2. O financiador da obra. Nos tempos bíblicos não eram poucos os mecenas. Aqueles homens ricos e mui abastados que, amantes das artes, resolviam subsidiar um escritor, um pintor ou um escultor. Por isso supõem alguns estudiosos ter sido Teófilo um desses financiadores. Sabendo dos pendores literários de Lucas e de seu projeto em reconstituir a vida, ministério e paixão de Nosso Senhor, achou por bem subsidiá-lo. Mais adiante, Lucas brinda-o com o relato da expansão da Igreja de Cristo no poder do Espírito Santo.

Esta hipótese, porém, não resiste a uma análise mais aprofunda e sistemática.
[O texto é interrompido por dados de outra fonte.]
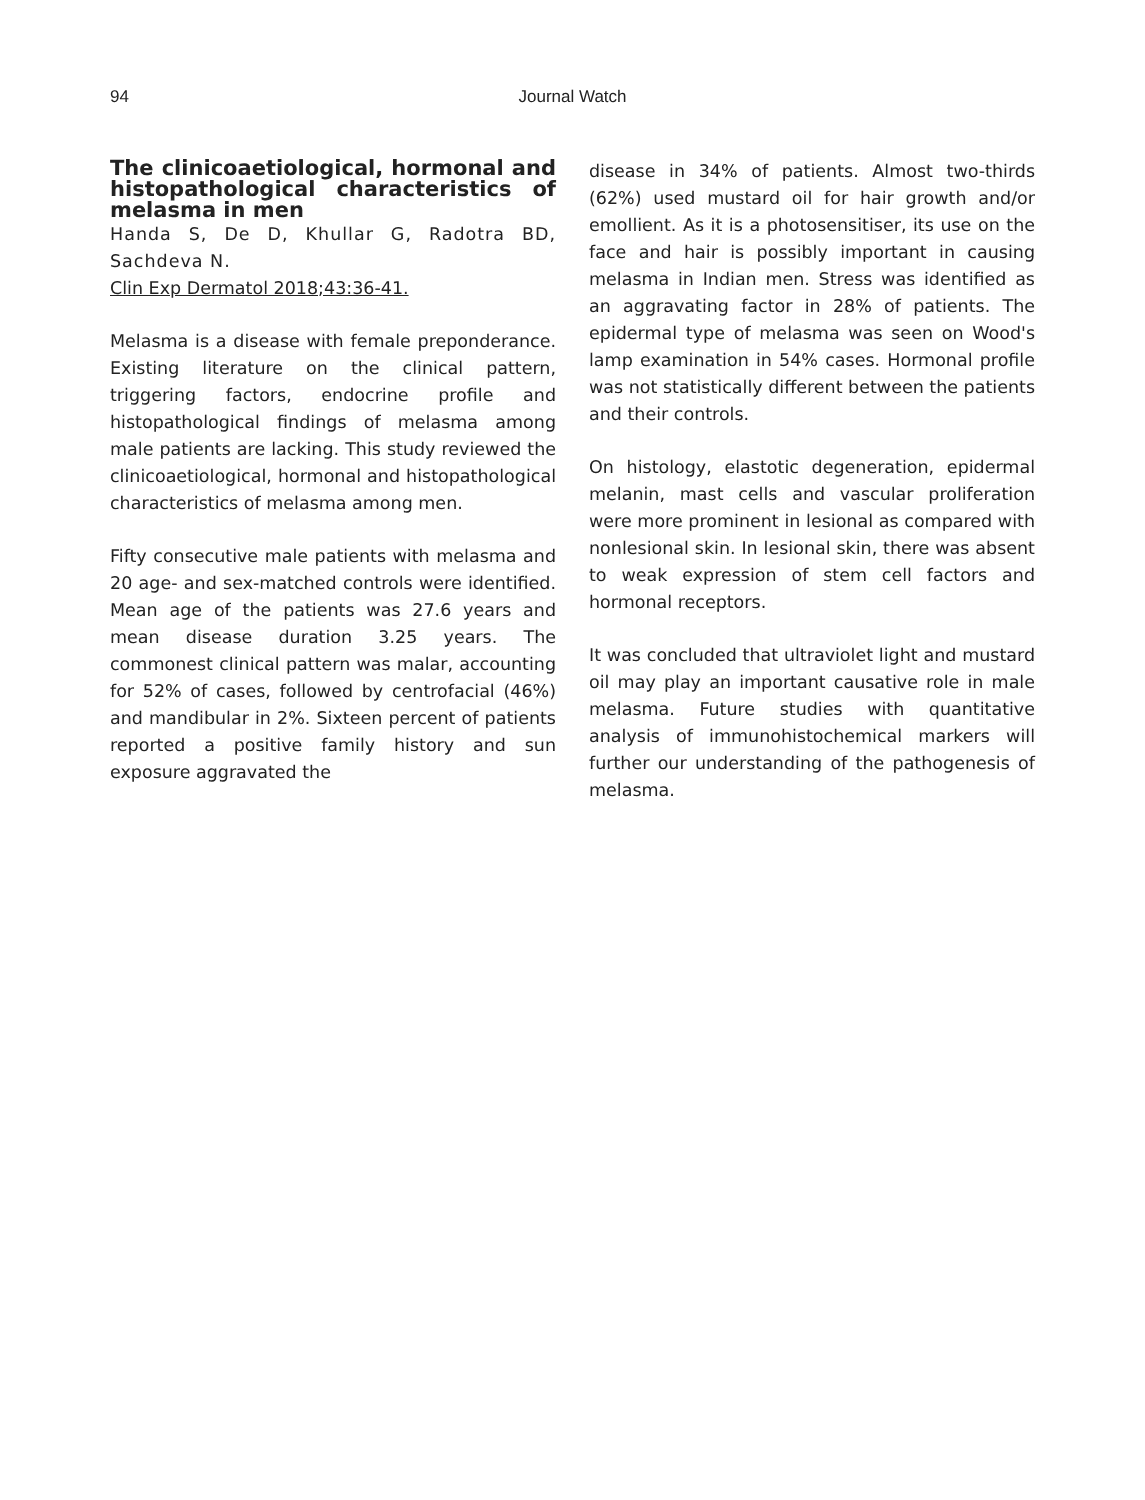94
Journal Watch
The clinicoaetiological, hormonal and histopathological characteristics of melasma in men
Handa S, De D, Khullar G, Radotra BD, Sachdeva N.
Clin Exp Dermatol 2018;43:36-41.
Melasma is a disease with female preponderance. Existing literature on the clinical pattern, triggering factors, endocrine profile and histopathological findings of melasma among male patients are lacking. This study reviewed the clinicoaetiological, hormonal and histopathological characteristics of melasma among men.
Fifty consecutive male patients with melasma and 20 age- and sex-matched controls were identified. Mean age of the patients was 27.6 years and mean disease duration 3.25 years. The commonest clinical pattern was malar, accounting for 52% of cases, followed by centrofacial (46%) and mandibular in 2%. Sixteen percent of patients reported a positive family history and sun exposure aggravated the
disease in 34% of patients. Almost two-thirds (62%) used mustard oil for hair growth and/or emollient. As it is a photosensitiser, its use on the face and hair is possibly important in causing melasma in Indian men. Stress was identified as an aggravating factor in 28% of patients. The epidermal type of melasma was seen on Wood's lamp examination in 54% cases. Hormonal profile was not statistically different between the patients and their controls.
On histology, elastotic degeneration, epidermal melanin, mast cells and vascular proliferation were more prominent in lesional as compared with nonlesional skin. In lesional skin, there was absent to weak expression of stem cell factors and hormonal receptors.
It was concluded that ultraviolet light and mustard oil may play an important causative role in male melasma. Future studies with quantitative analysis of immunohistochemical markers will further our understanding of the pathogenesis of melasma.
3. A comunidade cristã primitiva. Alguns acham que Teófilo não passa de um emblema da comunidade cristã primitiva. Logo que o seu nome significa, em grego, aquele que ama a Deus, dizem que tanto o terceiro evangelho, como os Atos dos Apóstolos, foram destinados a todos os que receberam a Cristo Jesus como seu bastante salvador e, agora, dedicam-lhe um amor que se acha acima de todos os amores.

Apesar da piedade desta teoria, ela também não resiste a uma pesquisa mais consistente. Na verdade, era Teófilo alguém das relações pessoais de Lucas. Alguém que veio a converter-se com a leitura das obras desse escritor tão genial que foi o médico amado.